**Data for this exercise:**
[Start of section]
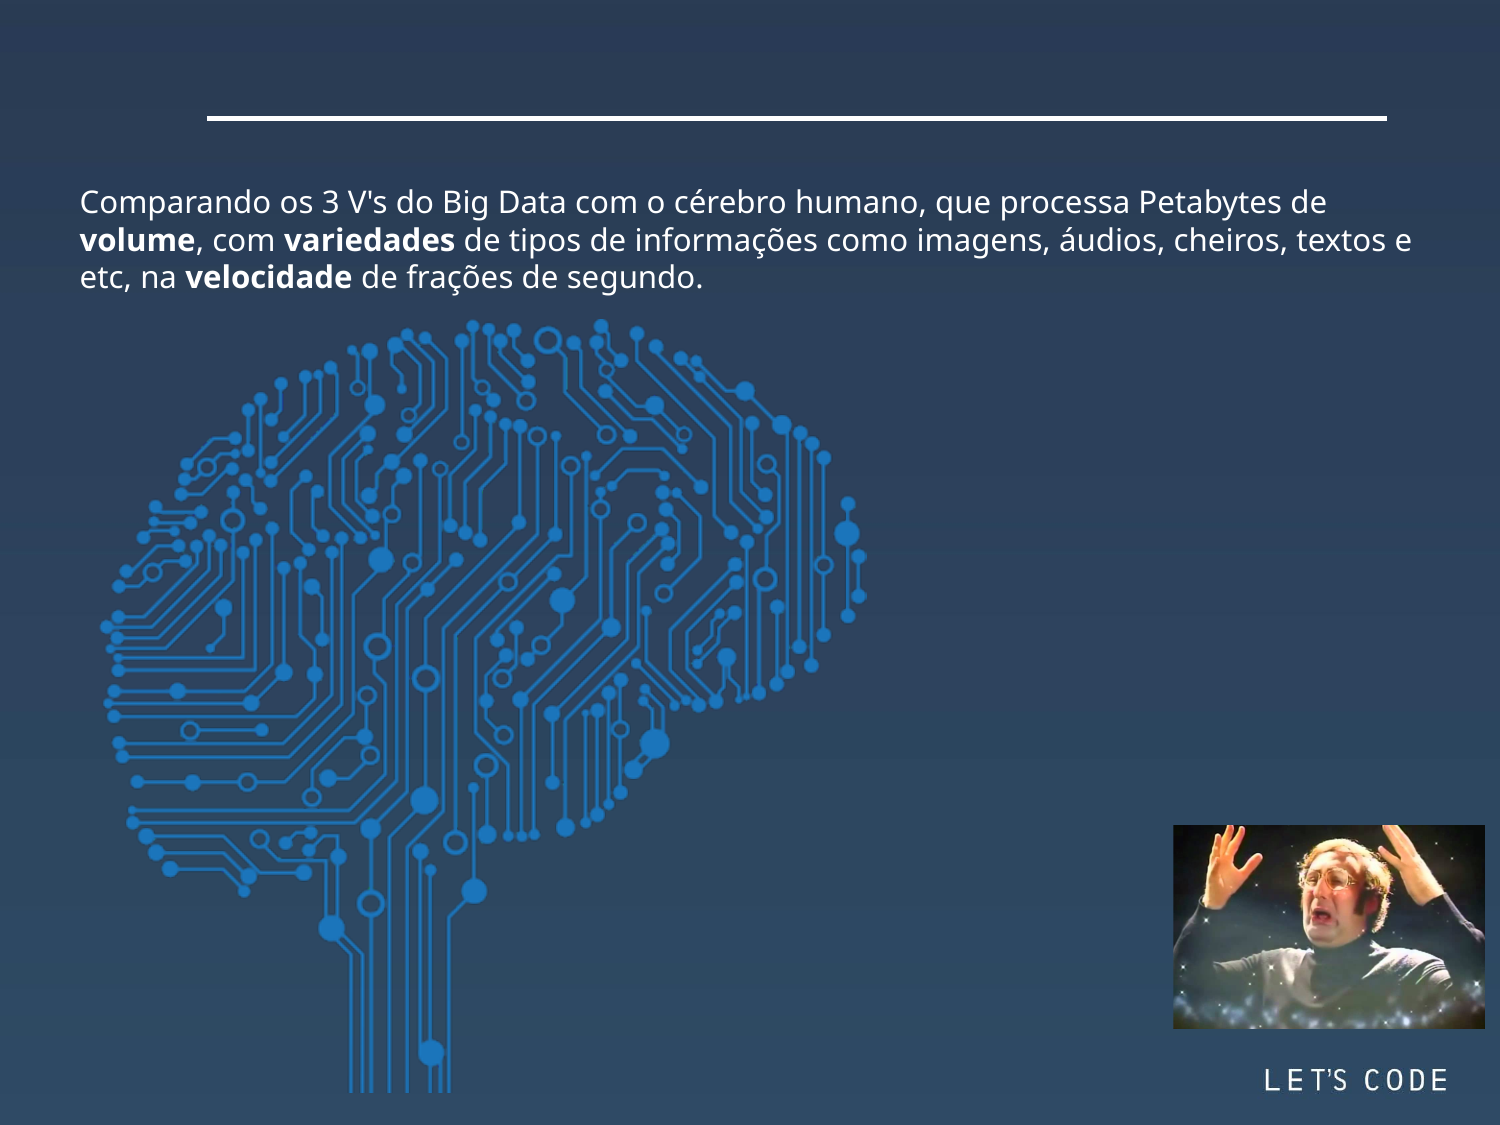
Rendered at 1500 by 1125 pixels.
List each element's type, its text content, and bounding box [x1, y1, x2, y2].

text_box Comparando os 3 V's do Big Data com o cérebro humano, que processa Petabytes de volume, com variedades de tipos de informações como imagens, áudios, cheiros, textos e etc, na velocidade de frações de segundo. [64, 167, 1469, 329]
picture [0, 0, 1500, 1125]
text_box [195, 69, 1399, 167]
[End of section]
[Start of section]
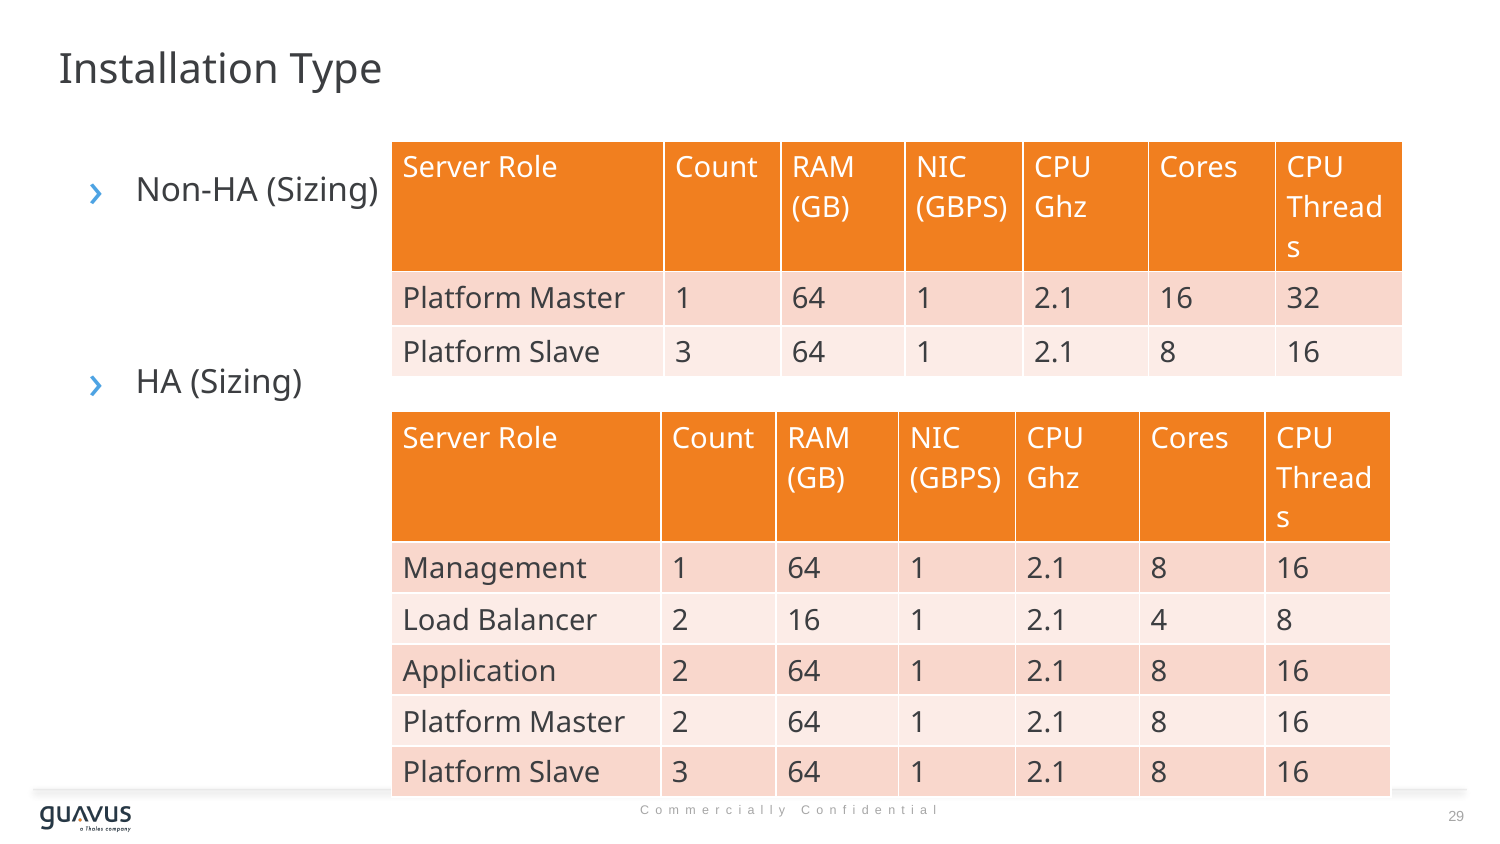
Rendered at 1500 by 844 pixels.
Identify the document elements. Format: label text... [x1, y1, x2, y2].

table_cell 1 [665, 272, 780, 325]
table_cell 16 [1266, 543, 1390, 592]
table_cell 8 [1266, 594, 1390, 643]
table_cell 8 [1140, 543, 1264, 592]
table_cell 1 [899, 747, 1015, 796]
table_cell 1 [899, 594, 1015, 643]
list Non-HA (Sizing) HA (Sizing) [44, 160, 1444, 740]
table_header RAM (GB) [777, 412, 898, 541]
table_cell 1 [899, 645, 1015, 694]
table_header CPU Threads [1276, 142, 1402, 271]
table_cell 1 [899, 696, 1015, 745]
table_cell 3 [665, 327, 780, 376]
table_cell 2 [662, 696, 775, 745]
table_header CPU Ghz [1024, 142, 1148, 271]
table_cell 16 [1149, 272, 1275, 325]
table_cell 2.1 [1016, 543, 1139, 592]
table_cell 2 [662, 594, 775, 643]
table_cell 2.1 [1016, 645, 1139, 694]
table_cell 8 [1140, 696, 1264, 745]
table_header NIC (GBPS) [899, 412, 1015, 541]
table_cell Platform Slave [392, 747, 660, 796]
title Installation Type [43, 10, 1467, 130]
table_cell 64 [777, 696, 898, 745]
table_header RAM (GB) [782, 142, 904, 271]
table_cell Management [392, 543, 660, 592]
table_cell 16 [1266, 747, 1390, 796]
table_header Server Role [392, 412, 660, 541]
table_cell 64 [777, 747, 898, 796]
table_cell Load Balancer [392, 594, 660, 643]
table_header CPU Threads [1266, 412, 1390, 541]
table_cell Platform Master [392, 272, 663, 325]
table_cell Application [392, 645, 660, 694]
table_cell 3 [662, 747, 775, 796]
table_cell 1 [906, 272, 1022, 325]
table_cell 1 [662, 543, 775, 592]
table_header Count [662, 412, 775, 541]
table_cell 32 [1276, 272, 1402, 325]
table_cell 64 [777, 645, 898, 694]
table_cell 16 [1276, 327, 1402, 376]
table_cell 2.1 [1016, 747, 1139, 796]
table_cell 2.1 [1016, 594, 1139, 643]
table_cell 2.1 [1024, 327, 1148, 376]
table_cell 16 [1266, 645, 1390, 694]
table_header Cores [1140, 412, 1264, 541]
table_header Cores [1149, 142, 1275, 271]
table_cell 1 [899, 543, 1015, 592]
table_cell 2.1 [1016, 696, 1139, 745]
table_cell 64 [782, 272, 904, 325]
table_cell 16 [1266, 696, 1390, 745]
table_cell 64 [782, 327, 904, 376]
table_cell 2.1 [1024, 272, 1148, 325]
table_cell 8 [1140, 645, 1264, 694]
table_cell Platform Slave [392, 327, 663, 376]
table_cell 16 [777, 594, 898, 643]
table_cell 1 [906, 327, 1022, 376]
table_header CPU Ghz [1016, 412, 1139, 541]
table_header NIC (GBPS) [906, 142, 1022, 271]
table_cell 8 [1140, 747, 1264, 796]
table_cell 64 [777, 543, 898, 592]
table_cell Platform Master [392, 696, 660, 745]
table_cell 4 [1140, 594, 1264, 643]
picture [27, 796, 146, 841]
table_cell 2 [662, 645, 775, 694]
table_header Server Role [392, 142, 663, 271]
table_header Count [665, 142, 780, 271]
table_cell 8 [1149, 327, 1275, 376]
[End of section]
[Start of section]
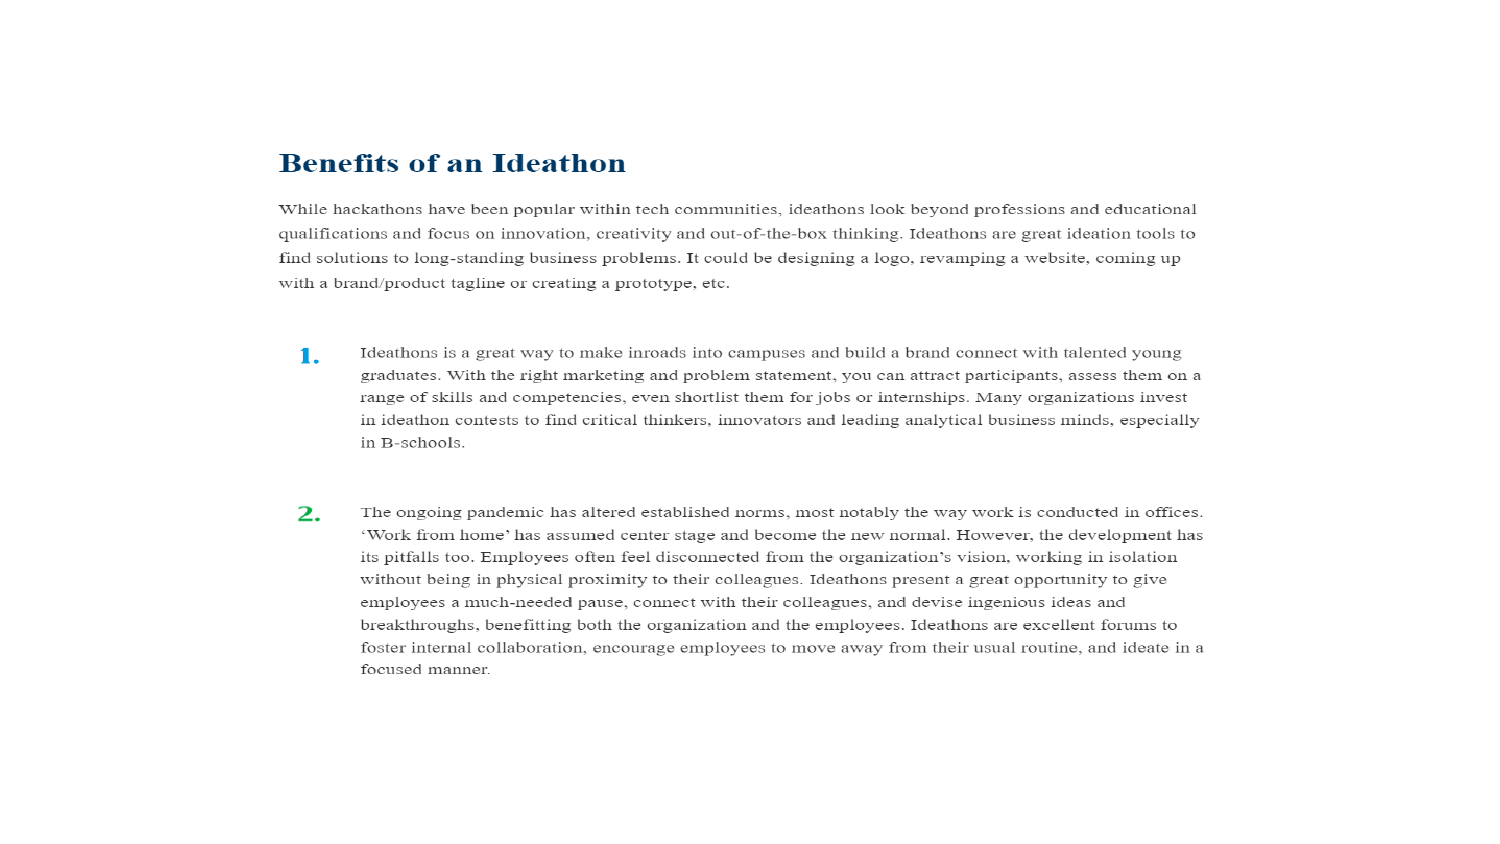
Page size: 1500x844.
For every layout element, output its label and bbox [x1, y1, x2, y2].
[End of section]
**Prompt:** Only the lines that contain the string "pixels" are to be copied from the records.

**Finished task:**
Rendered at 1500 by 1125 pixels.
Rendered at 1500 by 844 pixels.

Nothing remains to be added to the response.